» Problem statement
Rewrite all of the material below with each "locality" swapped for "site", leaving every other character untouched.

» Data supplied
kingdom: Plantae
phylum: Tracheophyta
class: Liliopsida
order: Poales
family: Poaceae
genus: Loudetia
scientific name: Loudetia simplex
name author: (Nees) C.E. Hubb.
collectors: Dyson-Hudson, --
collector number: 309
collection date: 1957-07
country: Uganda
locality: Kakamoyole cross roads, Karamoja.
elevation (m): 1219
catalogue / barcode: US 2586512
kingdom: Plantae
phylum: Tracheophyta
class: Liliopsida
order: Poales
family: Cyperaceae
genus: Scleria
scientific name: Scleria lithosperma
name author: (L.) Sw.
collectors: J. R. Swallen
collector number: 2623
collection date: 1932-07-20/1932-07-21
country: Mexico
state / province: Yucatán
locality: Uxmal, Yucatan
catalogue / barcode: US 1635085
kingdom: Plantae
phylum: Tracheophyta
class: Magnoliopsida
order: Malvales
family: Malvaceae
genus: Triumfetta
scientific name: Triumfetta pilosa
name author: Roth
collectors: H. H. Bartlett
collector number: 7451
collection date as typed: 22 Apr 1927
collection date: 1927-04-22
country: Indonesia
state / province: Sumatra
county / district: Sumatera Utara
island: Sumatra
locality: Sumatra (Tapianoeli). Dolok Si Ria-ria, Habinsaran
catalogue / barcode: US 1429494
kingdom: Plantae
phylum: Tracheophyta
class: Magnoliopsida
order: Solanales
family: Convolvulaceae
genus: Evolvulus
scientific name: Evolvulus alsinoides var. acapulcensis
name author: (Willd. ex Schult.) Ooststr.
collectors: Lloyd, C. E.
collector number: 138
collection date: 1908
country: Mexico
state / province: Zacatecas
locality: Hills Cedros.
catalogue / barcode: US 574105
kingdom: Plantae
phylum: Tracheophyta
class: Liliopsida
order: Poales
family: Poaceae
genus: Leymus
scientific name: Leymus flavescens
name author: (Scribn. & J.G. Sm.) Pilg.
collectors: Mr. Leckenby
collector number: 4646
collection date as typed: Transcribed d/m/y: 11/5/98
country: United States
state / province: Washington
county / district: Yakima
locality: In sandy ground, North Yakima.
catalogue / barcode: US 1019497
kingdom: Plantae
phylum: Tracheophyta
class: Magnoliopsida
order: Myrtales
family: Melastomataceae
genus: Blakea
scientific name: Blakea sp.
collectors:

» Task response
kingdom: Plantae
phylum: Tracheophyta
class: Liliopsida
order: Poales
family: Poaceae
genus: Loudetia
scientific name: Loudetia simplex
name author: (Nees) C.E. Hubb.
collectors: Dyson-Hudson, --
collector number: 309
collection date: 1957-07
country: Uganda
site: Kakamoyole cross roads, Karamoja.
elevation (m): 1219
catalogue / barcode: US 2586512
kingdom: Plantae
phylum: Tracheophyta
class: Liliopsida
order: Poales
family: Cyperaceae
genus: Scleria
scientific name: Scleria lithosperma
name author: (L.) Sw.
collectors: J. R. Swallen
collector number: 2623
collection date: 1932-07-20/1932-07-21
country: Mexico
state / province: Yucatán
site: Uxmal, Yucatan
catalogue / barcode: US 1635085
kingdom: Plantae
phylum: Tracheophyta
class: Magnoliopsida
order: Malvales
family: Malvaceae
genus: Triumfetta
scientific name: Triumfetta pilosa
name author: Roth
collectors: H. H. Bartlett
collector number: 7451
collection date as typed: 22 Apr 1927
collection date: 1927-04-22
country: Indonesia
state / province: Sumatra
county / district: Sumatera Utara
island: Sumatra
site: Sumatra (Tapianoeli). Dolok Si Ria-ria, Habinsaran
catalogue / barcode: US 1429494
kingdom: Plantae
phylum: Tracheophyta
class: Magnoliopsida
order: Solanales
family: Convolvulaceae
genus: Evolvulus
scientific name: Evolvulus alsinoides var. acapulcensis
name author: (Willd. ex Schult.) Ooststr.
collectors: Lloyd, C. E.
collector number: 138
collection date: 1908
country: Mexico
state / province: Zacatecas
site: Hills Cedros.
catalogue / barcode: US 574105
kingdom: Plantae
phylum: Tracheophyta
class: Liliopsida
order: Poales
family: Poaceae
genus: Leymus
scientific name: Leymus flavescens
name author: (Scribn. & J.G. Sm.) Pilg.
collectors: Mr. Leckenby
collector number: 4646
collection date as typed: Transcribed d/m/y: 11/5/98
country: United States
state / province: Washington
county / district: Yakima
site: In sandy ground, North Yakima.
catalogue / barcode: US 1019497
kingdom: Plantae
phylum: Tracheophyta
class: Magnoliopsida
order: Myrtales
family: Melastomataceae
genus: Blakea
scientific name: Blakea sp.
collectors:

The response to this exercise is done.